Google Chrome Now Lets You Turn Off On-device AI Models with Simple Toggle

Google introduced a new control this week that security enthusiast @Leopeva64 discovered in Chrome Canary: a simple toggle that lets users delete the Gemini Nano AI models powering the browser’s on-device scam detection.

The new feature in “On-device GenAI” in Settings > System, gives users control over Chrome’s AI capabilities, including the ability to disable security features that Google says detect 20 times more scams than previous methods.

“Google has now added a new toggle that lets you delete the GenAI models (which power this feature) from your device,” @Leopeva64 explained. “Turning it off also disables the feature itself.”

The AI Being Controlled

To understand what users can now disable, it’s worth examining what the toggle actually does. It controls Gemini Nano, integrated into Chrome’s Safe Browsing last May to analyze pages locally for signs of fraud.

The AI’s effectiveness is substantial: Google reported that its on-device scam detection identified 20 times more deceptive pages than previous methods. The model targets tech support scams, which make up 30% of blocked fraud sites, and has reduced airline customer service impersonation scams by over 80%.

These numbers reflect a fundamental shift from reactive to predictive security. Chrome’s Safe Browsing system traditionally relied on blocklists and heuristics.

Gemini Nano shifted that approach, processing pages in real-time using language models trained to recognize phishing patterns, impersonation techniques, and social engineering tactics. The browser now catches fraud attempts that would have slipped through previous filters. It’s the kind of security layer users rarely see but benefit from continuously.

Privacy Framework

Despite the power of what users can now disable, the AI operates with privacy constraints. Gemini Nano analyzes pages on-device and sends only distilled security signals to Google Cloud, not personal data or raw browsing information.

As the Chrome Settings UI states, the toggle “powers features like scam detection locally. Turning this off deletes GenAl models from your device and disables these features.”

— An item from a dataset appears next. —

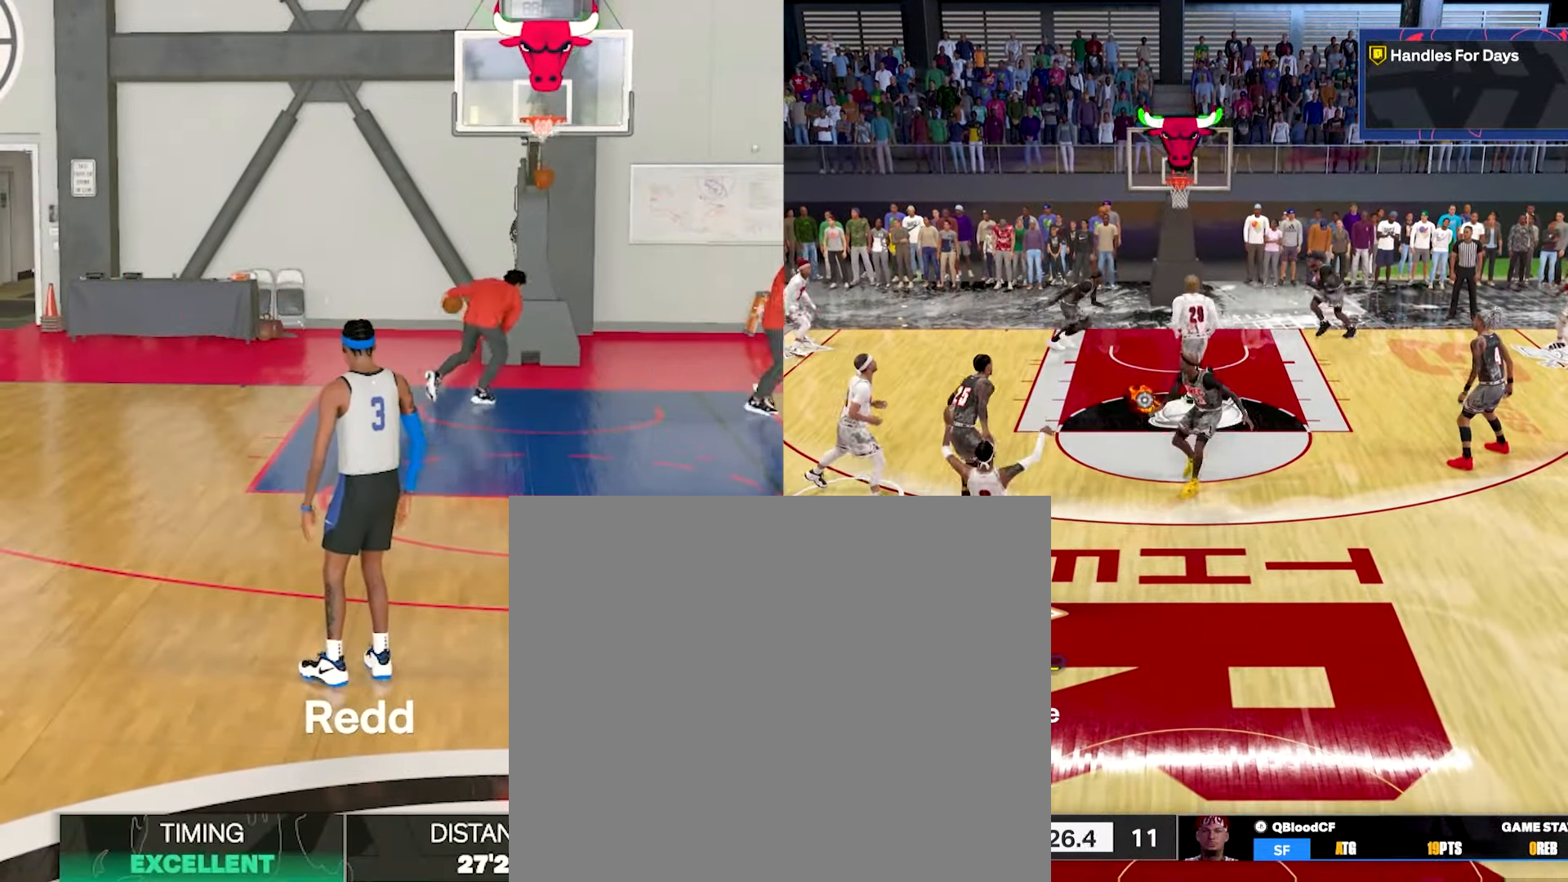
{"buttons": [], "left_stick": "center", "right_stick": "center", "events": [[450, "R2", "up"], [500, "left_stick", "center"]]}
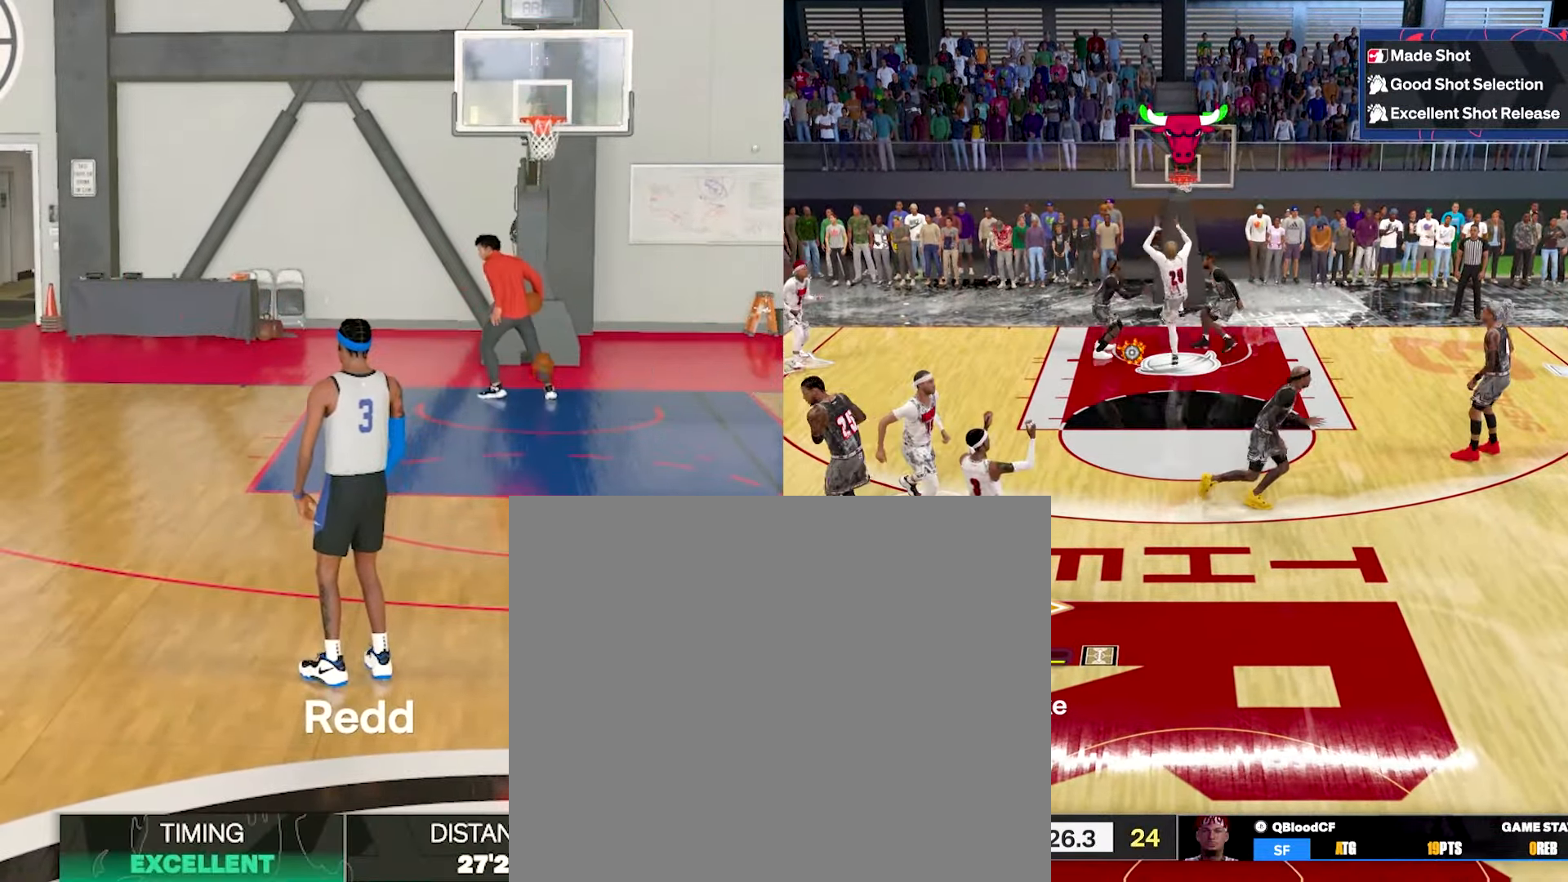
{"buttons": ["R2"], "left_stick": "center", "right_stick": "center", "events": [[83, "R2", "down"], [183, "right_stick", "down"], [300, "right_stick", "center"]]}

Google’s approach separates analysis from reporting: the AI evaluates content locally, generates a risk assessment, and transmits only that assessment as an anonymized signal. User data remains on the device in all identifiable forms. Even with this privacy-respecting design, Google is giving users a simple kill switch.

This architecture creates an unusual dynamic: Google built a system that processes data locally specifically to avoid privacy concerns, yet still offers users the option to reject it entirely.

The implication is clear: technical privacy guarantees won’t satisfy all audiences. Some will object to any algorithmic analysis regardless of implementation. By providing an opt-out, Google prioritizes user autonomy over even well-intentioned defaults.

Why would anyone turn off a feature that blocks scams with no obvious privacy cost? Some users may object to any AI processing, regardless of how it’s implemented. Others might prioritize disk space or computational overhead.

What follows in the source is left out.